◆ **Reading passage**:
Perhaps you though have it on another aspect of the issue.
Have you been to a David Crowder concert or any modern Christian rock concert?

There is a not a real discernible difference in the look and behavior of those attending a Christian rock concert compared to a secular one.


----------



## KMK

Grillsy said:


> KMK said:
> 
> 
> 
> You can take any hymn and make it 'upbeat'. David Crowder gets a great sound on "Come Thou Fount". Check out Stuart Townsend's stuff. He is basically a modern day hymn writer. He often doesn't even use a refrain.
> 
> 
> 
> 
> Perhaps you though have it on another aspect of the issue.
> Have you been to a David Crowder concert or any modern Christian rock concert?
> 
> There is a not a real discernible difference in the look and behavior of those attending a Christian rock concert compared to a secular one.
Click to expand...

◆ **Extracted data**:
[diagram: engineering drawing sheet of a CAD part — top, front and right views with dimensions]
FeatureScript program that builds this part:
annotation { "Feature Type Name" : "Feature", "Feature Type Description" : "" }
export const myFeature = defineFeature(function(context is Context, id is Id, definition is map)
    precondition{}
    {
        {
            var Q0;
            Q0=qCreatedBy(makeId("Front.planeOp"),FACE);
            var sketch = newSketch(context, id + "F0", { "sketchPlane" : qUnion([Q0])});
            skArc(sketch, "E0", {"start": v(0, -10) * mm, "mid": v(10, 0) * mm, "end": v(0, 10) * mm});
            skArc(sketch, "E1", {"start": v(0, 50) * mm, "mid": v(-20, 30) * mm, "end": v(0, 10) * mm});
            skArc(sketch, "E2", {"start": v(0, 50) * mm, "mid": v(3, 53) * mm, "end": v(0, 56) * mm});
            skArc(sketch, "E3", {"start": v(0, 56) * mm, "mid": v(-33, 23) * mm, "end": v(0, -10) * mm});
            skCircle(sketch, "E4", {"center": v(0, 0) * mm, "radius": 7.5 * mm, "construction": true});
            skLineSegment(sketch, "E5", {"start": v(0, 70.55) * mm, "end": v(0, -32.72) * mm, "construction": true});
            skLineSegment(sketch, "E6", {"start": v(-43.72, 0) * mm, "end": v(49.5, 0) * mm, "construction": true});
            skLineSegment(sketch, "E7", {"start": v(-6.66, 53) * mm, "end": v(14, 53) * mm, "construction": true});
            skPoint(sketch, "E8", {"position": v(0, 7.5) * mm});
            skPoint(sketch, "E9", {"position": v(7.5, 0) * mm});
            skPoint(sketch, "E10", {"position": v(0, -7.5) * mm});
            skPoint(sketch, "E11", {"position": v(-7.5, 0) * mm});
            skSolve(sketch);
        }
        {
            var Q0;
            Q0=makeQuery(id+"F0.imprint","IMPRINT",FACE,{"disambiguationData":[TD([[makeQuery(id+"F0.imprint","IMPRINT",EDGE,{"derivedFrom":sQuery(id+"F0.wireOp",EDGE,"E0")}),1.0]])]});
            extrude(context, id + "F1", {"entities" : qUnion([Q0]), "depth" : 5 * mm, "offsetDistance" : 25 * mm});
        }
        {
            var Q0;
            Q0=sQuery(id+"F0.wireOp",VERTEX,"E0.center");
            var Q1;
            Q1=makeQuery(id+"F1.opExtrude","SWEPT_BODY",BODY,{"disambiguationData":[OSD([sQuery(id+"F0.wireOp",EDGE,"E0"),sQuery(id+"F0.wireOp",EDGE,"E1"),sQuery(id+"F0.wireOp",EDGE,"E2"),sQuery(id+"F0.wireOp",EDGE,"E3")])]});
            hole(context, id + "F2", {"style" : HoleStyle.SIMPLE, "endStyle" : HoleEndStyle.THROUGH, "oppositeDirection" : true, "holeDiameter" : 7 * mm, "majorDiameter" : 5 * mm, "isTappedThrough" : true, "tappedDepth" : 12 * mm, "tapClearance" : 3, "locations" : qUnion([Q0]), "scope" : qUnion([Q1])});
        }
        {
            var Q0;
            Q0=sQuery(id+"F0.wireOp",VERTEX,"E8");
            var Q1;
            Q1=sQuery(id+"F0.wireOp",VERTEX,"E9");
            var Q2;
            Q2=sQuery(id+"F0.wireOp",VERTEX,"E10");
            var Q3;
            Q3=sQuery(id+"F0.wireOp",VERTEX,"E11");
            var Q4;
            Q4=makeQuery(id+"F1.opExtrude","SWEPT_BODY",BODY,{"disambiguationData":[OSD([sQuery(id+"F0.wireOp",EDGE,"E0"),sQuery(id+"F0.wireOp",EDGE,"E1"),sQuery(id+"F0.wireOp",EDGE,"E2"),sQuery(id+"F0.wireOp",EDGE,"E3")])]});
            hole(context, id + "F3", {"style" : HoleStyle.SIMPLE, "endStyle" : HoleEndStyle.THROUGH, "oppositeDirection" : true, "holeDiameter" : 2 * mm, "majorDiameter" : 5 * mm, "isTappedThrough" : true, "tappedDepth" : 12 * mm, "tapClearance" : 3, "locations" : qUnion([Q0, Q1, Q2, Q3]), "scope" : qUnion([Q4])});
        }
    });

◆ **Exercises to complete**:
a - Answer these questions about the forum excerpt:
(i) On which song does David Crowder get a great sound?
(ii) Who is described as basically a modern day hymn writer?
(iii) Between which two kinds of concert does the excerpt see no real discernible difference in the look and behavior of those attending?
b - Pick out every line in the rows that contains the string "skPoint", and copy each one.
The forum excerpt and the rows are unrelated material.

◆ **Expected answers**:
a -
(i) "Come Thou Fount"
(ii) Stuart Townsend
(iii) A Christian rock concert and a secular one

b -
            skPoint(sketch, "E8", {"position": v(0, 7.5) * mm});
            skPoint(sketch, "E9", {"position": v(7.5, 0) * mm});
            skPoint(sketch, "E10", {"position": v(0, -7.5) * mm});
            skPoint(sketch, "E11", {"position": v(-7.5, 0) * mm});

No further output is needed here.